Data for the task.
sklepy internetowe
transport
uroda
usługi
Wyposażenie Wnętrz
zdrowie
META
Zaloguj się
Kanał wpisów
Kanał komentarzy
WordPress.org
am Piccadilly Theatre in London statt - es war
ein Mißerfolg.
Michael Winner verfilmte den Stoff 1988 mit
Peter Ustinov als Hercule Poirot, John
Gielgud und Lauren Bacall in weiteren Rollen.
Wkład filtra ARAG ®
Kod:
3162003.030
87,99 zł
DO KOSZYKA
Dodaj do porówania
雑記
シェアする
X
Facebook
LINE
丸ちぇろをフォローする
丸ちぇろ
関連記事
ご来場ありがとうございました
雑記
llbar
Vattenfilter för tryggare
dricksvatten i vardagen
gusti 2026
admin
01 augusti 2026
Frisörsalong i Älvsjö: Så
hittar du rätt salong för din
* * *
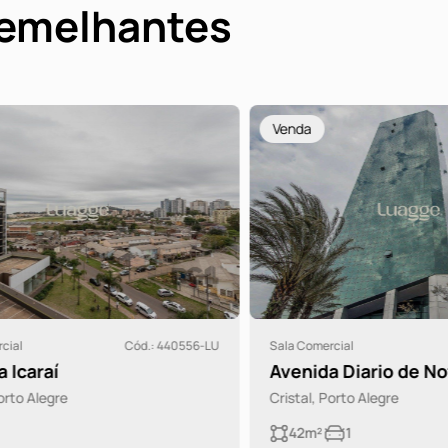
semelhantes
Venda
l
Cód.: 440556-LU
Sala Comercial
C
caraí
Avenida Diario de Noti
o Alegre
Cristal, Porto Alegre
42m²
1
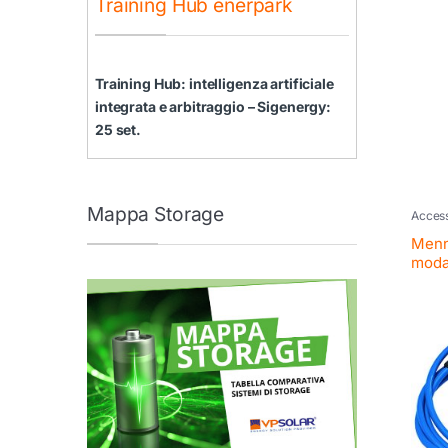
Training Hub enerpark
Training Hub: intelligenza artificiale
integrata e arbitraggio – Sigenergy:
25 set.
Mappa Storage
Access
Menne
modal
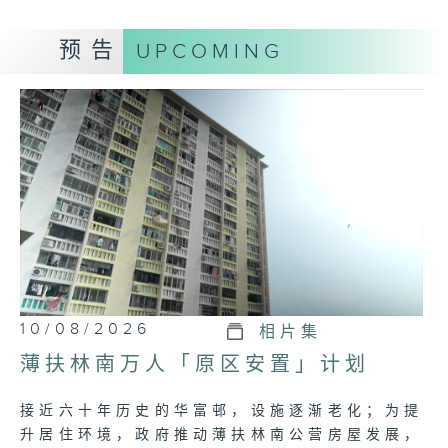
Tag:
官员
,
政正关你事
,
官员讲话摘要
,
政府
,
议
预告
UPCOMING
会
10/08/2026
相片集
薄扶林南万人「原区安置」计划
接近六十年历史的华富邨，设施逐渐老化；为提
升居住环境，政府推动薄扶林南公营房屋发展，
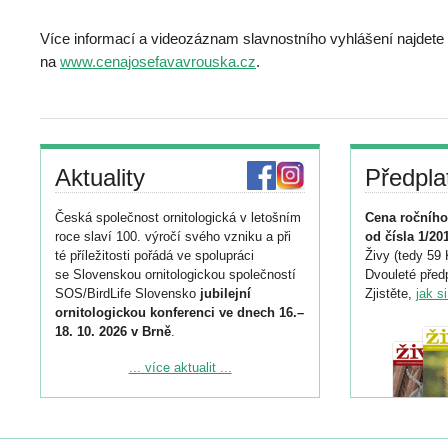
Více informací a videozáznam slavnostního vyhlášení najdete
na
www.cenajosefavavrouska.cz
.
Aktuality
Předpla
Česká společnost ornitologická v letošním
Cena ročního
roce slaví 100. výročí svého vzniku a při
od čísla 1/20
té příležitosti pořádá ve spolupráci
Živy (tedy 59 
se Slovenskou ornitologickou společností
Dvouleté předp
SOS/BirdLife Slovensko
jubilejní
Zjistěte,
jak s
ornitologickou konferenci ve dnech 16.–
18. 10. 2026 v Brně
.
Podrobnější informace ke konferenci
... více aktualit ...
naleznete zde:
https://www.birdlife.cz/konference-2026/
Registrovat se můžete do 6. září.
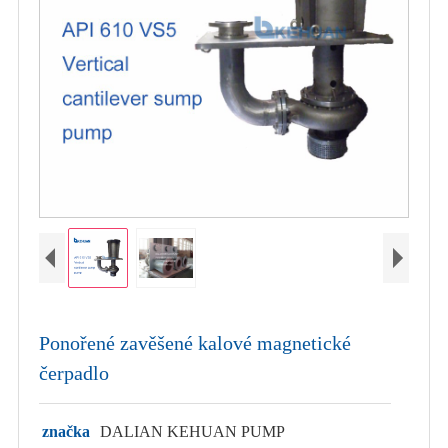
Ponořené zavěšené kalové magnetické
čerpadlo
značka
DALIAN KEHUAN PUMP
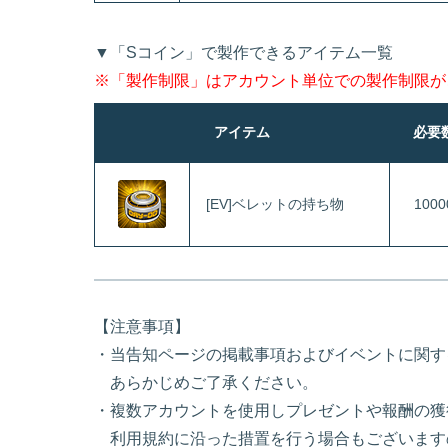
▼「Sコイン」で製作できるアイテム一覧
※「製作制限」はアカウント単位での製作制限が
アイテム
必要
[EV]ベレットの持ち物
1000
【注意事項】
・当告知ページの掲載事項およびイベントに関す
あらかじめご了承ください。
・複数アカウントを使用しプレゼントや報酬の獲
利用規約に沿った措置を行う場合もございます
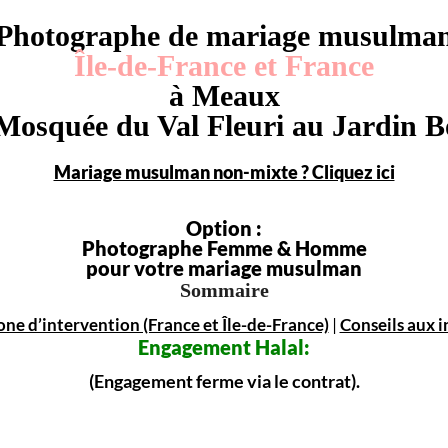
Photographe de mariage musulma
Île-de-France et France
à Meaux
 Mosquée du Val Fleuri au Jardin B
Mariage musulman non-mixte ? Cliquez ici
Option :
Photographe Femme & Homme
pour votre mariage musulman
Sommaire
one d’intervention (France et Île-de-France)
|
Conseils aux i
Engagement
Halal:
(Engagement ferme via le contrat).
---
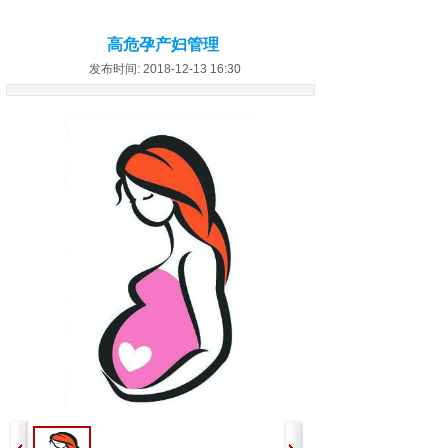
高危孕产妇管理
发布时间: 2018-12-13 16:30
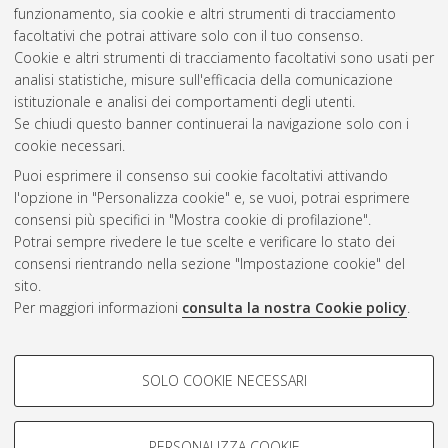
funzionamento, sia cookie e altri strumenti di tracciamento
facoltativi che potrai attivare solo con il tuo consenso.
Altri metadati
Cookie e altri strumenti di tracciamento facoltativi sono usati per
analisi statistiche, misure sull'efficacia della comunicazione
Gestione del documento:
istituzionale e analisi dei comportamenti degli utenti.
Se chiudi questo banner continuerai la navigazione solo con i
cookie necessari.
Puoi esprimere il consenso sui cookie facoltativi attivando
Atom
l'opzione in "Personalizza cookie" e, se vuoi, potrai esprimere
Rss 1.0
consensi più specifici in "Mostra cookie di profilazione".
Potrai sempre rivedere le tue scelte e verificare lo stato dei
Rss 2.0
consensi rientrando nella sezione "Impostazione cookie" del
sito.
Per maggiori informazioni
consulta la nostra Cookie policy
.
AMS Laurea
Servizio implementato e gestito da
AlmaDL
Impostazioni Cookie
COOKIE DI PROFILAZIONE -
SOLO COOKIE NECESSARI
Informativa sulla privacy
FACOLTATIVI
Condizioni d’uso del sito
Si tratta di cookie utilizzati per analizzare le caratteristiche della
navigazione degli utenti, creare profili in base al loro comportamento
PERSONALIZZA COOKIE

Problem statement. From the entries above, print the lines beginning at the one with "sklepy internetowe" and stopping after the one with "hittar du rätt salong för din", exactly as written and with nothing else.

Written response.
sklepy internetowe
transport
uroda
usługi
Wyposażenie Wnętrz
zdrowie
META
Zaloguj się
Kanał wpisów
Kanał komentarzy
WordPress.org
am Piccadilly Theatre in London statt - es war
ein Mißerfolg.
Michael Winner verfilmte den Stoff 1988 mit
Peter Ustinov als Hercule Poirot, John
Gielgud und Lauren Bacall in weiteren Rollen.
Wkład filtra ARAG ®
Kod:
3162003.030
87,99 zł
DO KOSZYKA
Dodaj do porówania
雑記
シェアする
X
Facebook
LINE
丸ちぇろをフォローする
丸ちぇろ
関連記事
ご来場ありがとうございました
雑記
llbar
Vattenfilter för tryggare
dricksvatten i vardagen
gusti 2026
admin
01 augusti 2026
Frisörsalong i Älvsjö: Så
hittar du rätt salong för din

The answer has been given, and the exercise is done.